■ Job item: In your copy of the records, include every word exactly and no pictures.

■ Data shown:
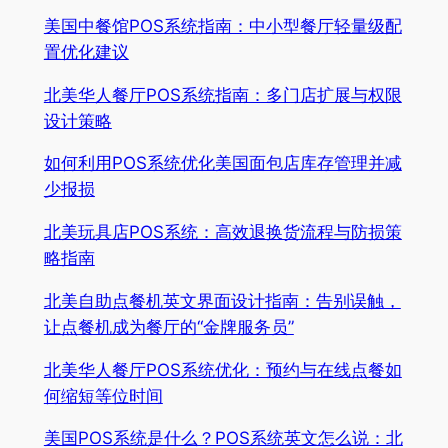
美国中餐馆POS系统指南：中小型餐厅轻量级配
置优化建议
北美华人餐厅POS系统指南：多门店扩展与权限
设计策略
如何利用POS系统优化美国面包店库存管理并减
少报损
北美玩具店POS系统：高效退换货流程与防损策
略指南
北美自助点餐机英文界面设计指南：告别误触，
让点餐机成为餐厅的“金牌服务员”
北美华人餐厅POS系统优化：预约与在线点餐如
何缩短等位时间
美国POS系统是什么？POS系统英文怎么说：北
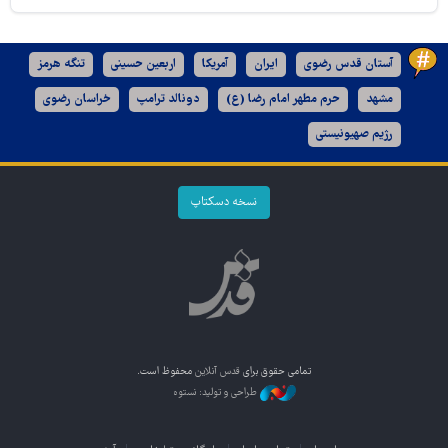
آستان قدس رضوی
ایران
آمریکا
اربعین حسینی
تنگه هرمز
مشهد
حرم مطهر امام رضا (ع)
دونالد ترامپ
خراسان رضوی
رژیم صهیونیستی
نسخه دسکتاپ
تمامی حقوق برای
قدس آنلاین
محفوظ است.
طراحی و تولید: نستوه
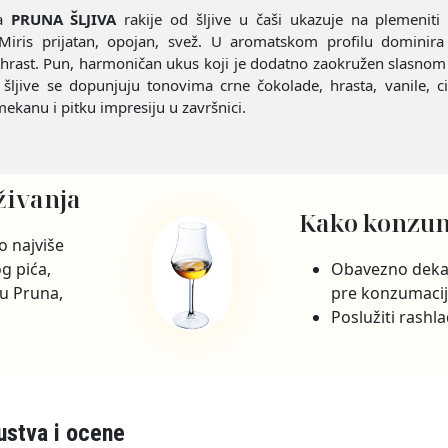
ja
PRUNA ŠLJIVA
rakije od šljive u čaši ukazuje na plemeniti 
iris prijatan, opojan, svež. U aromatskom profilu dominira s
t, hrast. Pun, harmoničan ukus koji je dodatno zaokružen slasno
šljive se dopunjuju tonovima crne čokolade, hrasta, vanile, ci
ekanu i pitku impresiju u završnici.
živanja
Kako konzum
o najviše
g pića,
Obavezno deka
ju Pruna,
pre konzumaci
Poslužiti rashl
ustva i ocene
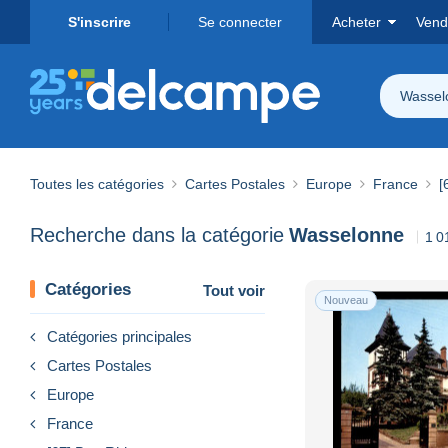
S'inscrire
Se connecter
Acheter
Vend
Wassel
Toutes les catégories
Cartes Postales
Europe
France
[
Recherche dans la catégorie
Wasselonne
1 0
Catégories
Tout voir
Nouveau
Catégories principales
Cartes Postales
Europe
France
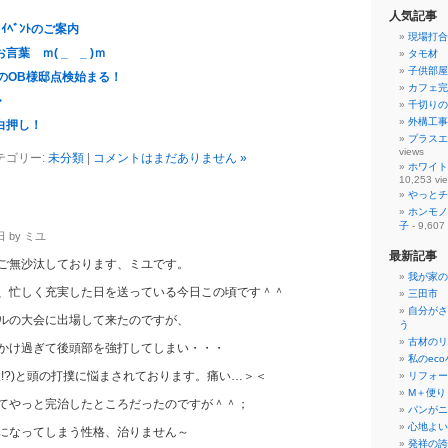
人気記事
とｲﾍﾞﾝﾄのご案内
現場打合
言葉 ｍ( _ _ )ｍ
タモ材 
子供部屋
上のOB様邸点検始まる！
カフェ完
・
千切りの
外構工事
白押し！
プラスエ
views
テゴリー:
未分類
|
コメントはまだありません »
ホワイト
10,253 vi
やっとチ
ホンモノ
子
- 9,607
日 by ミユ
最新記事
ご無沙汰しております、ミユです。
我が家の
、忙しく充実した日を送っている今日この頃です＾＾
三田市 
自分がさ
ルの大会に出場して来たのですが、
う
古材のリ
いかけ過ぎて後頭部を強打してしまい・・・
私のec
後!?)と頭の打撲に悩まされております。痛い…＞＜
リフォー
М＋便り
てやっと完治したところだったのですが＾＾；
パンがニ
心地よい
になってしまう性格、治りません～
発祥の誇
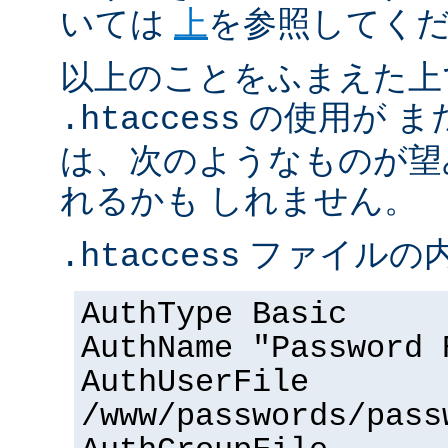
いては
上
を参照してく
以上のことをふまえた上
の使用が ま
.htaccess
は、次のようなものが望
れるかも しれません。
ファイルの内
.htaccess
AuthType Basic
AuthName "Password 
AuthUserFile
/www/passwords/pass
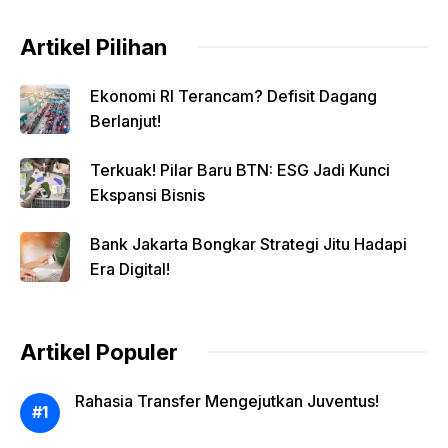
Artikel Pilihan
Ekonomi RI Terancam? Defisit Dagang
Berlanjut!
Terkuak! Pilar Baru BTN: ESG Jadi Kunci
Ekspansi Bisnis
Bank Jakarta Bongkar Strategi Jitu Hadapi
Era Digital!
Artikel Populer
Rahasia Transfer Mengejutkan Juventus!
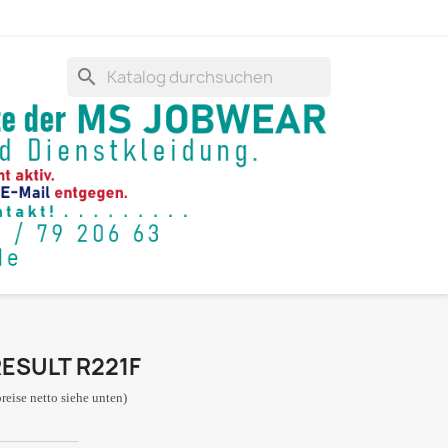
search
ESULT R221F
preise netto siehe unten)
____________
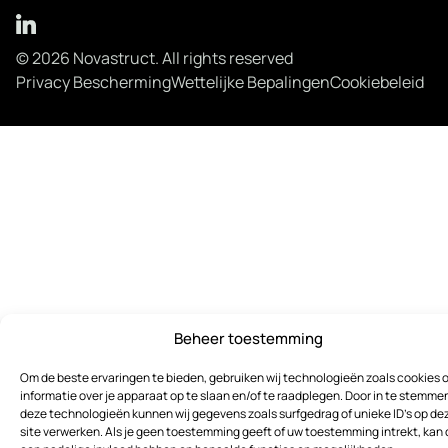
© 2026 Novastruct. All rights reserved
Privacy Bescherming
Wettelijke Bepalingen
Cookiebeleid
Beheer toestemming
Om de beste ervaringen te bieden, gebruiken wij technologieën zoals cookies 
informatie over je apparaat op te slaan en/of te raadplegen. Door in te stemme
deze technologieën kunnen wij gegevens zoals surfgedrag of unieke ID's op de
site verwerken. Als je geen toestemming geeft of uw toestemming intrekt, kan 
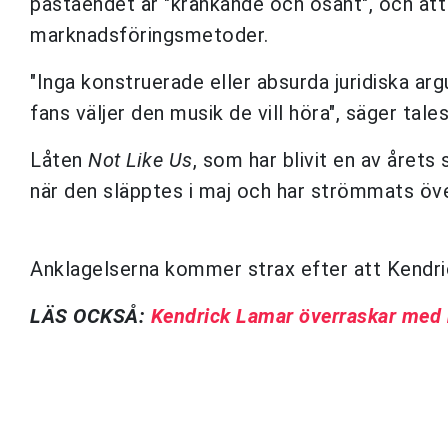
påståendet är "kränkande och osant", och att
marknadsföringsmetoder.
"Inga konstruerade eller absurda juridiska a
fans väljer den musik de vill höra", säger tal
Låten
Not Like Us
, som har blivit en av årets
när den släpptes i maj och har strömmats öve
Anklagelserna kommer strax efter att Kendri
LÄS OCKSÅ:
Kendrick Lamar överraskar med 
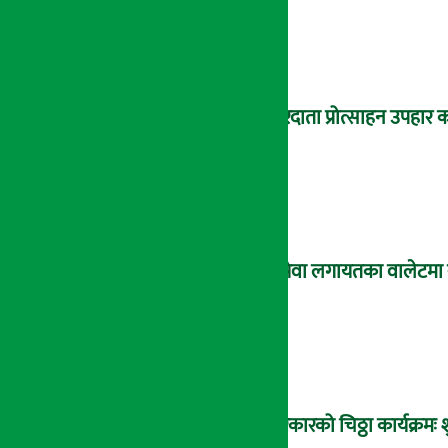
करदाता प्रोत्साहन उपहार क
इसेवा लगायतका वालेटमा राष
सरकारको चिठ्ठा कार्यक्रम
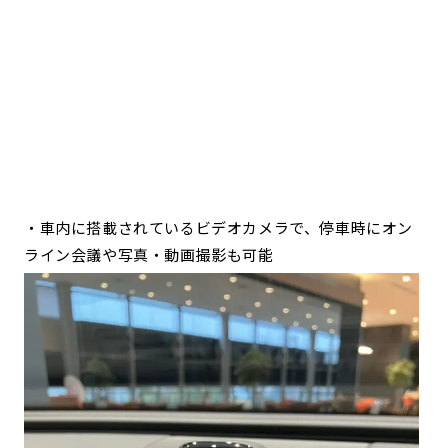
・車内に搭載されているビデオカメラで、停車時にオン
ライン会議や写真・動画撮影も可能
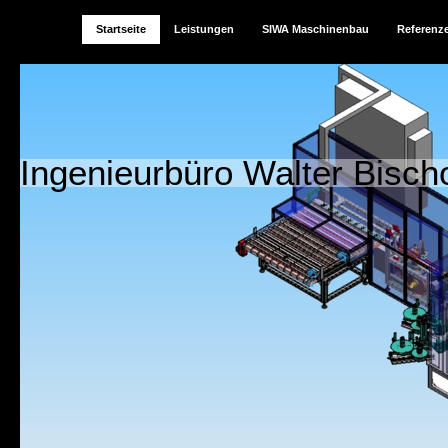
Startseite
Leistungen
SIWA Maschinenbau
Referenz
Ingenieurbüro Walter Bischo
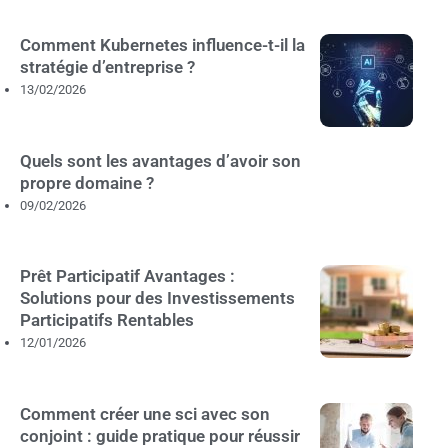
Comment Kubernetes influence-t-il la
stratégie d’entreprise ?
13/02/2026
Quels sont les avantages d’avoir son
propre domaine ?
09/02/2026
Prêt Participatif Avantages :
Solutions pour des Investissements
Participatifs Rentables
12/01/2026
Comment créer une sci avec son
conjoint : guide pratique pour réussir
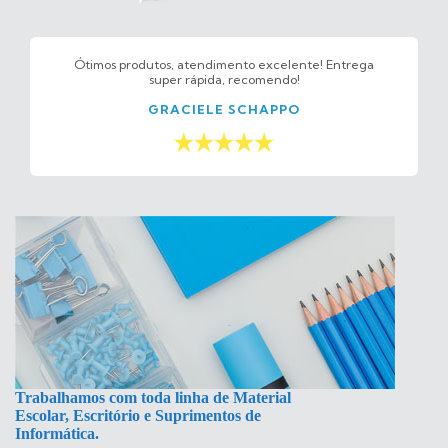
Ótimos produtos, atendimento excelente! Entrega
super rápida, recomendo!
GRACIELE SCHAPPO
Trabalhamos com toda linha de Material
Escolar, Escritório e Suprimentos de
Informática.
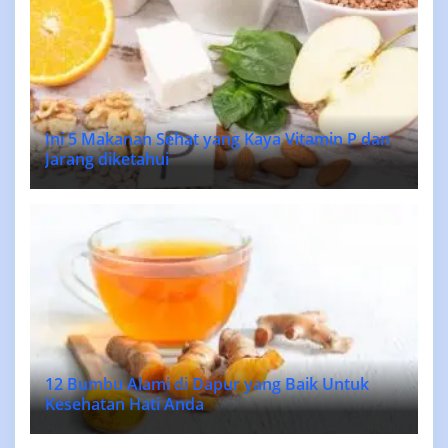
Ini 5 Makanan Sehat yang Kaya Vitamin P dan
Jarang diketahui
12 Bumbu Alami di Dapur yang Baik Untuk
Kesehatan Hati Anda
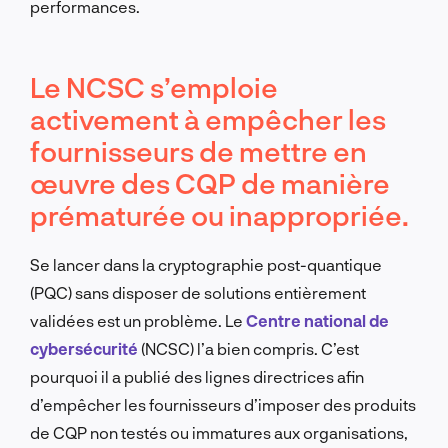
performances.
Le NCSC s’emploie
activement à empêcher les
fournisseurs de mettre en
œuvre des CQP de manière
prématurée ou inappropriée.
Se lancer dans la cryptographie post-quantique
(PQC) sans disposer de solutions entièrement
validées est un problème. Le
Centre national de
cybersécurité
(NCSC) l’a bien compris. C’est
pourquoi il a publié des lignes directrices afin
d’empêcher les fournisseurs d’imposer des produits
de CQP non testés ou immatures aux organisations,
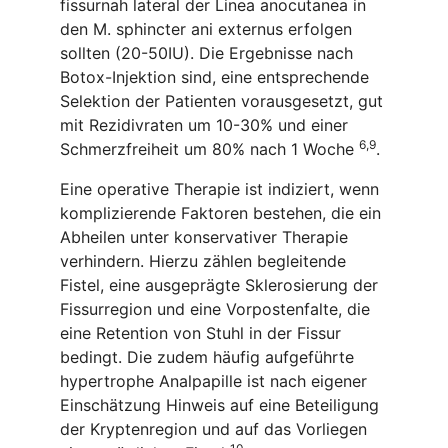
fissurnah lateral der Linea anocutanea in
den M. sphincter ani externus erfolgen
sollten (20-50IU). Die Ergebnisse nach
Botox-Injektion sind, eine entsprechende
Selektion der Patienten vorausgesetzt, gut
mit Rezidivraten um 10-30% und einer
6
,
9
Schmerzfreiheit um 80% nach 1 Woche
.
Eine operative Therapie ist indiziert, wenn
komplizierende Faktoren bestehen, die ein
Abheilen unter konservativer Therapie
verhindern. Hierzu zählen begleitende
Fistel, eine ausgeprägte Sklerosierung der
Fissurregion und eine Vorpostenfalte, die
eine Retention von Stuhl in der Fissur
bedingt. Die zudem häufig aufgeführte
hypertrophe Analpapille ist nach eigener
Einschätzung Hinweis auf eine Beteiligung
der Kryptenregion und auf das Vorliegen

■ Answer section:
美国中餐馆POS系统指南：中小型餐厅轻量级配
置优化建议
北美华人餐厅POS系统指南：多门店扩展与权限
设计策略
如何利用POS系统优化美国面包店库存管理并减
少报损
北美玩具店POS系统：高效退换货流程与防损策
略指南
北美自助点餐机英文界面设计指南：告别误触，
让点餐机成为餐厅的“金牌服务员”
北美华人餐厅POS系统优化：预约与在线点餐如
何缩短等位时间
美国POS系统是什么？POS系统英文怎么说：北
آستان قدس رضوی
ایران
آمریکا
اربعین حسینی
تنگه هرمز
مشهد
حرم مطهر امام رضا (ع)
دونالد ترامپ
خراسان رضوی
رژیم صهیونیستی
نسخه دسکتاپ
تمامی حقوق برای
قدس آنلاین
محفوظ است.
طراحی و تولید: نستوه
ja
PRUNA ŠLJIVA
rakije od šljive u čaši ukazuje na plemeniti 
iris prijatan, opojan, svež. U aromatskom profilu dominira s
t, hrast. Pun, harmoničan ukus koji je dodatno zaokružen slasno
šljive se dopunjuju tonovima crne čokolade, hrasta, vanile, ci
ekanu i pitku impresiju u završnici.
živanja
Kako konzum
o najviše
g pića,
Obavezno deka
ju Pruna,
pre konzumaci
Poslužiti rashl
ustva i ocene
S'inscrire
Se connecter
Acheter
Vend
Wassel
Toutes les catégories
Cartes Postales
Europe
France
[
Recherche dans la catégorie
Wasselonne
1 0
Catégories
Tout voir
Nouveau
Catégories principales
Cartes Postales
Europe
France
人気記事
とｲﾍﾞﾝﾄのご案内
現場打合
言葉 ｍ( _ _ )ｍ
タモ材 
子供部屋
上のOB様邸点検始まる！
カフェ完
・
千切りの
外構工事
白押し！
プラスエ
views
テゴリー:
未分類
|
コメントはまだありません »
ホワイト
10,253 vi
やっとチ
ホンモノ
子
- 9,607
日 by ミユ
最新記事
ご無沙汰しております、ミユです。
我が家の
、忙しく充実した日を送っている今日この頃です＾＾
三田市 
自分がさ
ルの大会に出場して来たのですが、
う
古材のリ
いかけ過ぎて後頭部を強打してしまい・・・
私のec
後!?)と頭の打撲に悩まされております。痛い…＞＜
リフォー
М＋便り
てやっと完治したところだったのですが＾＾；
パンがニ
心地よい
になってしまう性格、治りません～
発祥の誇
いては
上
を参照してく
以上のことをふまえた上
の使用が ま
.htaccess
は、次のようなものが望
れるかも しれません。
ファイルの内
.htaccess
AuthType Basic
AuthName "Password 
AuthUserFile
/www/passwords/pass
Artikel Pilihan
Ekonomi RI Terancam? Defisit Dagang
Berlanjut!
Terkuak! Pilar Baru BTN: ESG Jadi Kunci
Ekspansi Bisnis
Bank Jakarta Bongkar Strategi Jitu Hadapi
Era Digital!
Artikel Populer
Rahasia Transfer Mengejutkan Juventus!
search
ESULT R221F
preise netto siehe unten)
____________
© 2026 Novastruct. All rights reserved
Privacy Bescherming
Wettelijke Bepalingen
Cookiebeleid
Beheer toestemming
Om de beste ervaringen te bieden, gebruiken wij technologieën zoals cookies 
informatie over je apparaat op te slaan en/of te raadplegen. Door in te stemme
deze technologieën kunnen wij gegevens zoals surfgedrag of unieke ID's op de
site verwerken. Als je geen toestemming geeft of uw toestemming intrekt, kan 
påståendet är "kränkande och osant", och att
marknadsföringsmetoder.
"Inga konstruerade eller absurda juridiska a
fans väljer den musik de vill höra", säger tal
Låten
Not Like Us
, som har blivit en av årets
när den släpptes i maj och har strömmats öve
Anklagelserna kommer strax efter att Kendri
LÄS OCKSÅ:
Kendrick Lamar överraskar med 
करदाता प्रोत्साहन उपहार क
इसेवा लगायतका वालेटमा राष
सरकारको चिठ्ठा कार्यक्रम
・車内に搭載されているビデオカメラで、停車時にオン
ライン会議や写真・動画撮影も可能
Startseite
Leistungen
SIWA Maschinenbau
Referenz
Ingenieurbüro Walter Bischo
Comment Kubernetes influence-t-il la
stratégie d’entreprise ?
13/02/2026
Quels sont les avantages d’avoir son
propre domaine ?
09/02/2026
Prêt Participatif Avantages :
Solutions pour des Investissements
Participatifs Rentables
12/01/2026
Comment créer une sci avec son
conjoint : guide pratique pour réussir
Ótimos produtos, atendimento excelente! Entrega
super rápida, recomendo!
GRACIELE SCHAPPO
Trabalhamos com toda linha de Material
Escolar, Escritório e Suprimentos de
Informática.
Ini 5 Makanan Sehat yang Kaya Vitamin P dan
Jarang diketahui
12 Bumbu Alami di Dapur yang Baik Untuk
Kesehatan Hati Anda
performances.
Le NCSC s’emploie
activement à empêcher les
fournisseurs de mettre en
œuvre des CQP de manière
prématurée ou inappropriée.
Se lancer dans la cryptographie post-quantique
(PQC) sans disposer de solutions entièrement
validées est un problème. Le
Centre national de
cybersécurité
(NCSC) l’a bien compris. C’est
pourquoi il a publié des lignes directrices afin
d’empêcher les fournisseurs d’imposer des produits
de CQP non testés ou immatures aux organisations,
fissurnah lateral der Linea anocutanea in
den M. sphincter ani externus erfolgen
sollten (20-50IU). Die Ergebnisse nach
Botox-Injektion sind, eine entsprechende
Selektion der Patienten vorausgesetzt, gut
mit Rezidivraten um 10-30% und einer
6
,
9
Schmerzfreiheit um 80% nach 1 Woche
.
Eine operative Therapie ist indiziert, wenn
komplizierende Faktoren bestehen, die ein
Abheilen unter konservativer Therapie
verhindern. Hierzu zählen begleitende
Fistel, eine ausgeprägte Sklerosierung der
Fissurregion und eine Vorpostenfalte, die
eine Retention von Stuhl in der Fissur
bedingt. Die zudem häufig aufgeführte
hypertrophe Analpapille ist nach eigener
Einschätzung Hinweis auf eine Beteiligung
der Kryptenregion und auf das Vorliegen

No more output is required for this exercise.